In these cases, it seems to me that the EPA’s interpretation of the statute as permitting the EPA/Corps of Engineers “fill” definition to apply to the cases at hand is reasonable, hence lawful. Lower Slate Lake, located roughly three *294miles from the Kensington Gold Mine, is 51 feet deep, 800 feet wide, and 2,000 feet long; downstream from the lake is Slate Creek. Faced with a difficult choice between creating a huge pile of slurry on nearby wetlands or using part of the lake as a storage facility for mine tailings, see App. 294a-298a; see also ante, at 268-270, the EPA arrived at a compromise. On the one hand, it would treat mine tailings placed directly into the lake as “fill” under the §404 permitting program. App. 144a. The tailings, the EPA recognized, would have the “immediate effect of filling the areas of water into which they are discharged.” Ibid. But it would also treat any spillover of the tailings, or chemicals from the tailings, into any nearby waterway, most particularly Slate Creek (running out of Slate Lake) as requiring a § 402 permit. The EPA’s §306 “performance standard” would apply and that standard insists upon no discharge of process wastewater at all. Id., at 145a; see also 40 CFR § 440.104(b). The EPA reached this result because it recognized that, even though pollutants discharged into the creek might come “in the form of suspended and settleable solids,” such solids would “have, at most, an incidental filling effect.” App. 145a. The EPA thereby sought to apply the distinction it had previously recognized between discharges that have the immediate effect of raising the bottom elevation of water, and those that only have the “associated effect, over time, of raising the bottom elevation of a water due to settling of waterborne pollutants.” See 67 Fed. Reg. 31135 (2002) (concluding that §402 applies to the latter); see also Brief for G. Tracy Mehan III as Amicus Curiae 22-23.

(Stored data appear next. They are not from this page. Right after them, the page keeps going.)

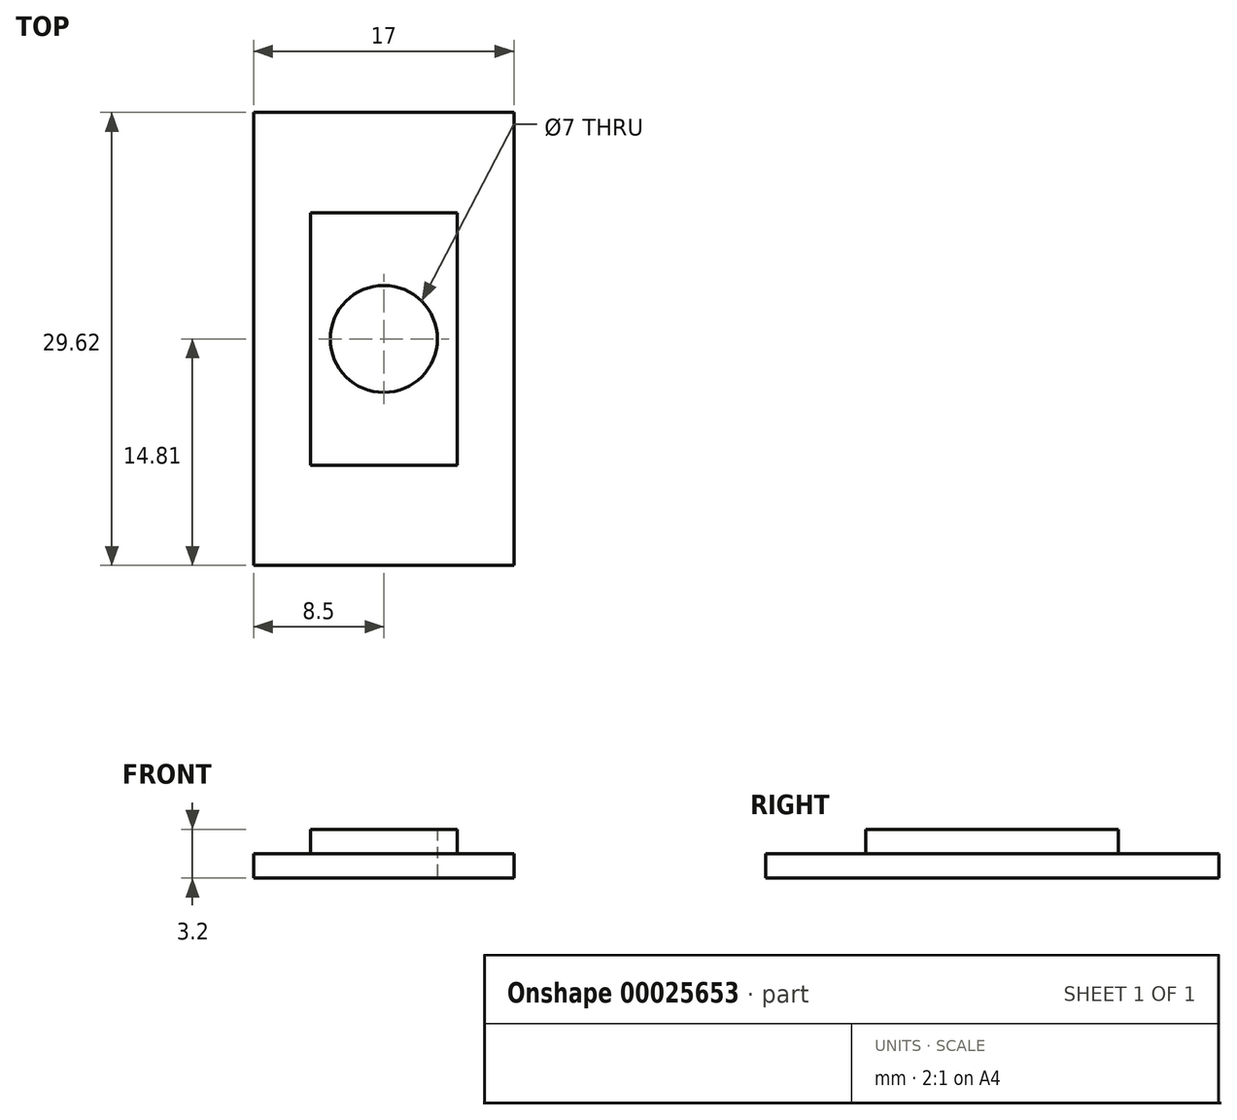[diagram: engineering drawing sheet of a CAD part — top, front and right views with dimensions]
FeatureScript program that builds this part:
annotation { "Feature Type Name" : "Feature", "Feature Type Description" : "" }
export const myFeature = defineFeature(function(context is Context, id is Id, definition is map)
    precondition{}
    {
        {
            var Q0;
            Q0=qCreatedBy(makeId("Top.planeOp"),FACE);
            var sketch = newSketch(context, id + "F0", { "sketchPlane" : qUnion([Q0])});
            skLineSegment(sketch, "E0.rect.bottom", {"start": v(4.8, -8.25) * mm, "end": v(-4.8, -8.25) * mm});
            skLineSegment(sketch, "E0.rect.top", {"start": v(4.8, 8.25) * mm, "end": v(-4.8, 8.25) * mm});
            skLineSegment(sketch, "E0.rect.left", {"start": v(4.8, -8.25) * mm, "end": v(4.8, 8.25) * mm});
            skLineSegment(sketch, "E0.rect.right", {"start": v(-4.8, -8.25) * mm, "end": v(-4.8, 8.25) * mm});
            skPoint(sketch, "E0.rect.middle", {"position": v(0, 0) * mm});
            skCircle(sketch, "E1", {"center": v(0, 0) * mm, "radius": 3.5 * mm});
            skSolve(sketch);
        }
        {
            var Q0;
            Q0 = qSketchRegion(id + "F0", true);
            extrude(context, id + "F1", {"entities" : qUnion([Q0]), "depth" : 1.6 * mm});
        }
        {
            var Q0;
            Q0=qCreatedBy(makeId("Top.planeOp"),FACE);
            var sketch = newSketch(context, id + "F2", { "sketchPlane" : qUnion([Q0])});
            skLineSegment(sketch, "E2.rect.bottom", {"start": v(8.5, -14.81) * mm, "end": v(-8.5, -14.81) * mm});
            skLineSegment(sketch, "E2.rect.top", {"start": v(8.5, 14.81) * mm, "end": v(-8.5, 14.81) * mm});
            skLineSegment(sketch, "E2.rect.left", {"start": v(8.5, -14.81) * mm, "end": v(8.5, 14.81) * mm});
            skLineSegment(sketch, "E2.rect.right", {"start": v(-8.5, -14.81) * mm, "end": v(-8.5, 14.81) * mm});
            skPoint(sketch, "E2.rect.middle", {"position": v(0, 0) * mm});
            skCircle(sketch, "E3", {"center": v(0, 0) * mm, "radius": 3.5 * mm});
            skSolve(sketch);
        }
        {
            var Q0;
            Q0 = qSketchRegion(id + "F2", true);
            extrude(context, id + "F3", {"entities" : qUnion([Q0]), "operationType" : NewBodyOperationType.ADD, "oppositeDirection" : true, "depth" : 1.6 * mm});
        }
    });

I cannot say whether the EPA’s compromise represents the best overall environmental result; but I do believe it amounts to the kind of detailed decision that the statutes delegate authority to the EPA, not the courts, to make (subject to the bounds of reasonableness). I believe the Court’s views are consistent with those I here express. And with that understanding, I join its opinion.